- Exercise instructions:
1. According to the piece about Radu Lupu, on what date does Lupu turn seventy?
2. Transcribe the part of the piece about Radu Lupu that opens with the words containing "Slight side-issue, but" and closes with "the struck strings.".

══ Passage for review

The Romanian pianist, who turned 70 yesterday, has observed media silence for more than 20 years.

Kirill Gerstein, in a review for New York Review of Books, argues the decision has added an extra dimension to his performances:

For the past two decades, the Romanian pianist Radu Lupu has chosen not to record any music. He does not allow radio broadcasts of his playing, he does not give press interviews, and he has almost no social media presence. This had made his performances all the more prized. Lupu, who turns seventy on November 30, is far more than a great pianist; listening to him, my attention slips away from the beauty and mastery of his piano playing, deeply impressive though it is, with a rich palette of sound and resonance, control over chordal voicing fueled by an exceptionally refined harmonic sense, and a muscular apparatus that accurately plots into reality his imagination of the shape and timing of musical events. Soon, I find I am taken deep below and far above the surface.

 

radu lupu

 

Read Kirill’s full review here.

 

Comments

  • Will Duffay says:

    Slight side-issue, but I was reminded of it by the paragraph above: is there any scientific evidence that one pianist can make a better sound on a given piano than another pianist? The quality of sound of some other instruments is very clearly controlled by the player, but with a piano you hit the key and some wooden and felt mechanisms eventually cause a hammer to hit a string or strings. How much control, really, does the player have over that, and how?

    I’m talking here not about phrasing or chordal voicing or contrapuntal delineation, but about the pure sound of the struck strings.

    • Olaugh Turchev says:

      Posture and arms’ mechanics produce different quality of sound: between a pianist using his entire arm from the shoulder and one using only his forearms, from the elbow; the sound will either breathe or feel tense and thin. Charles Rosen claim is indefensible.

════
══ Supplied information

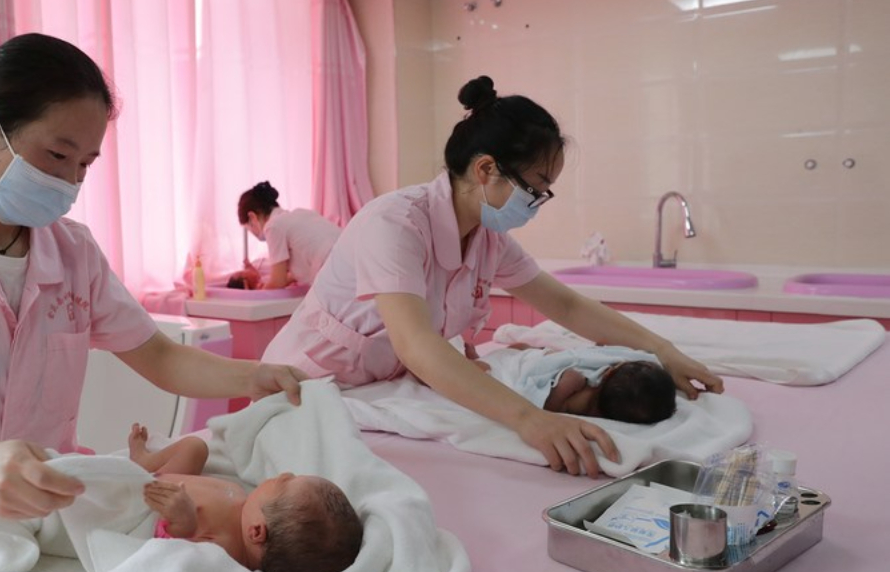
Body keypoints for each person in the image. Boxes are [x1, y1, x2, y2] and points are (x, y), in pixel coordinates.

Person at [0, 34, 306, 531]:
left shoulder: (73, 252)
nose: (70, 182)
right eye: (57, 156)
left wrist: (255, 377)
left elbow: (160, 356)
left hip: (40, 518)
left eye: (84, 165)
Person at [263, 75, 722, 478]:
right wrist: (528, 419)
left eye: (545, 193)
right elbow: (416, 343)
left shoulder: (486, 236)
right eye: (534, 188)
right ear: (486, 169)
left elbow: (565, 306)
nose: (537, 203)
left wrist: (663, 351)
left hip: (375, 393)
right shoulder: (395, 223)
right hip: (301, 389)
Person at [128, 424, 363, 572]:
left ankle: (140, 469)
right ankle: (145, 462)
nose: (285, 473)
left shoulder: (226, 550)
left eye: (283, 483)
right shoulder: (243, 499)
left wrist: (183, 524)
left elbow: (178, 557)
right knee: (195, 447)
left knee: (192, 448)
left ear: (257, 531)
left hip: (148, 504)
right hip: (160, 480)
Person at [482, 344, 677, 424]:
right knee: (524, 349)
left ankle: (481, 362)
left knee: (497, 365)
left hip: (526, 367)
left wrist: (560, 392)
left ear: (609, 373)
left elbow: (543, 406)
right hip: (544, 358)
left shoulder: (574, 387)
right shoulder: (616, 406)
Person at [236, 180, 341, 289]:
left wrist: (257, 293)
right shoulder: (300, 214)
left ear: (252, 218)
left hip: (336, 271)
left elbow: (278, 282)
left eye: (249, 229)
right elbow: (295, 271)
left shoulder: (273, 227)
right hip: (350, 256)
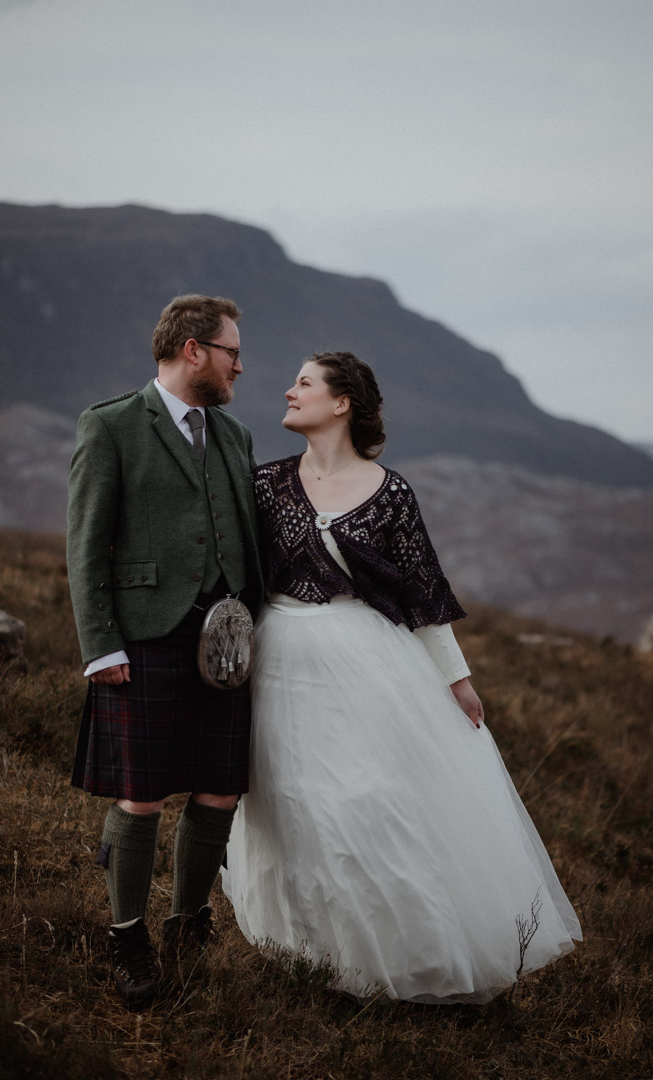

════

- Answers to the exercises:
1. November 30

2.
Slight side-issue, but I was reminded of it by the paragraph above: is there any scientific evidence that one pianist can make a better sound on a given piano than another pianist? The quality of sound of some other instruments is very clearly controlled by the player, but with a piano you hit the key and some wooden and felt mechanisms eventually cause a hammer to hit a string or strings. How much control, really, does the player have over that, and how?

    I’m talking here not about phrasing or chordal voicing or contrapuntal delineation, but about the pure sound of the struck strings.